### [Brief A]
Please write out the point-tracking entries below word for word, starting at the first line of the entries and ending at the line that contains "5: (505, 878)". Leave the pictures out of your answer.

### [Supplied passage]
^^^^
A minimal probabilistic programming language distills the core abstractions of a PPL -- sample, observe, effect handlers, and inference -- into a small, self-contained implementation that serves as both educational material and a reference specification.

Description

Full probabilistic programming systems like Pyro involve thousands of lines of code handling edge cases, performance optimizations, and feature interactions. A minimal PPL strips away all of this complexity to reveal the essential design patterns.

The core insight is that a PPL needs only a few primitives:

sample(name, distribution): Draw a value from a probability distribution and record it. This is the fundamental stochastic primitive.

param(name, initial_value): Declare a learnable parameter. During inference, these parameters are optimized.

plate(name, size): Declare a conditional independence context for vectorized computation.
^^^^
### [Provided material]

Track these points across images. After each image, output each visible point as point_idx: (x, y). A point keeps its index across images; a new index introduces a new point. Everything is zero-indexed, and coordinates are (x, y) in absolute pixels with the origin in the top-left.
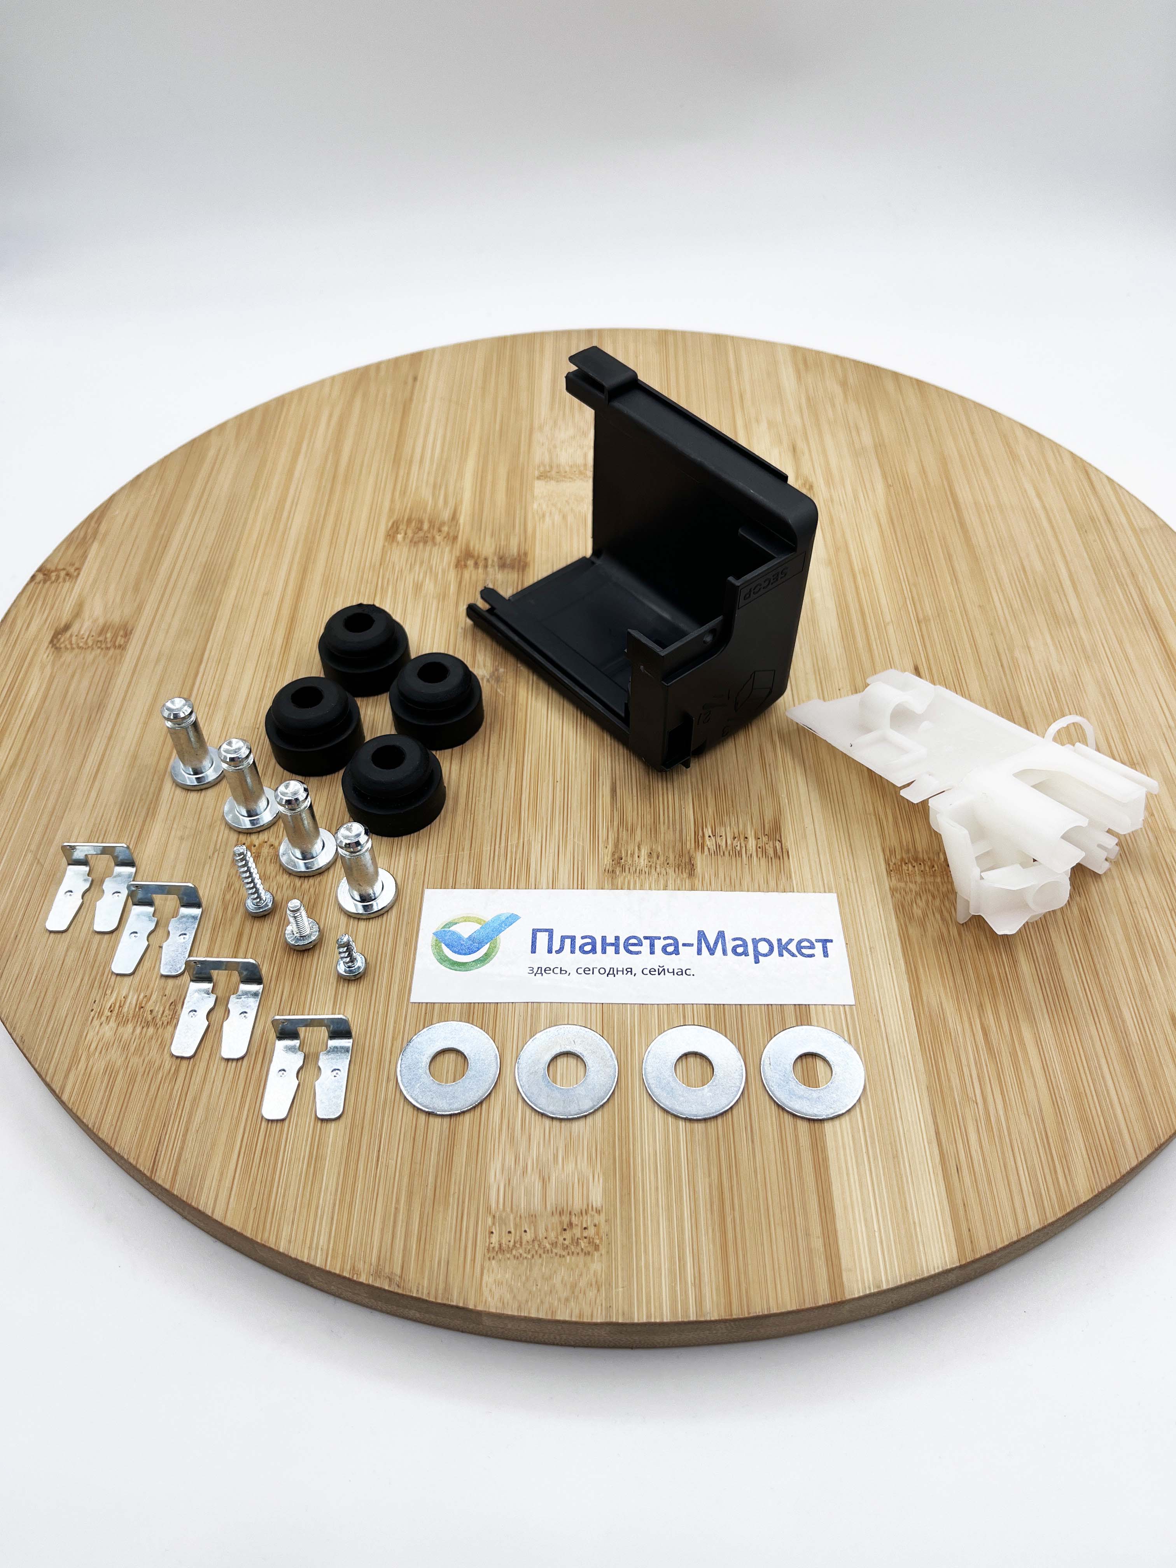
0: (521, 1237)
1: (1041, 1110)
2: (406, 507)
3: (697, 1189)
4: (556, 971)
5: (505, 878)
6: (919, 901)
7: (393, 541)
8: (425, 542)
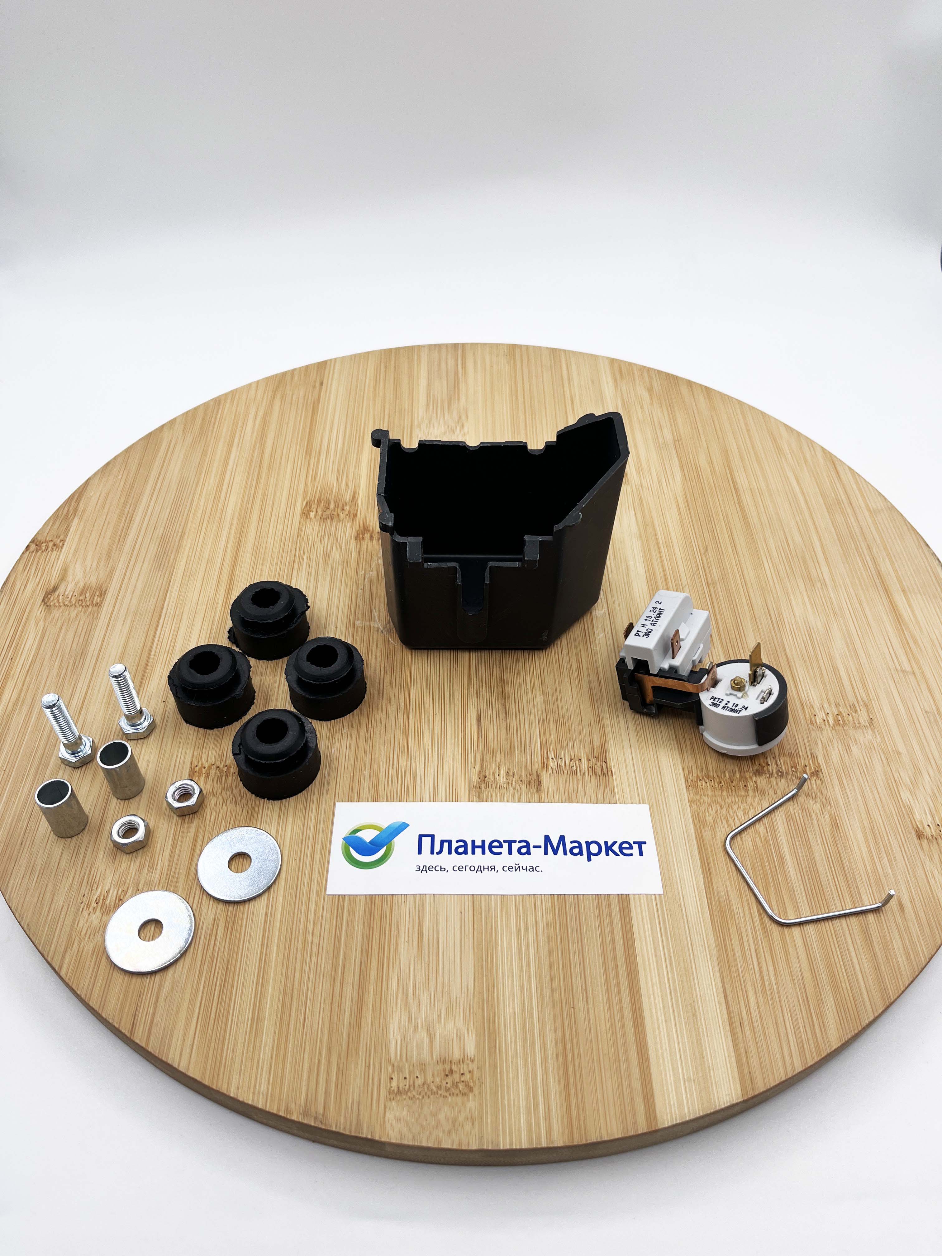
^^^^
### [Brief B]
Reproduce word for word the part of the passage on probabilistic programming starting at "Description" and ending at "fundamental stochastic primitive.".

### [Task solution A]
Track these points across images. After each image, output each visible point as point_idx: (x, y). A point keeps its index across images; a new index introduces a new point. Everything is zero-indexed, and coordinates are (x, y) in absolute pixels with the origin in the top-left.
0: (521, 1237)
1: (1041, 1110)
2: (406, 507)
3: (697, 1189)
4: (556, 971)
5: (505, 878)

### [Task solution B]
Description

Full probabilistic programming systems like Pyro involve thousands of lines of code handling edge cases, performance optimizations, and feature interactions. A minimal PPL strips away all of this complexity to reveal the essential design patterns.

The core insight is that a PPL needs only a few primitives:

sample(name, distribution): Draw a value from a probability distribution and record it. This is the fundamental stochastic primitive.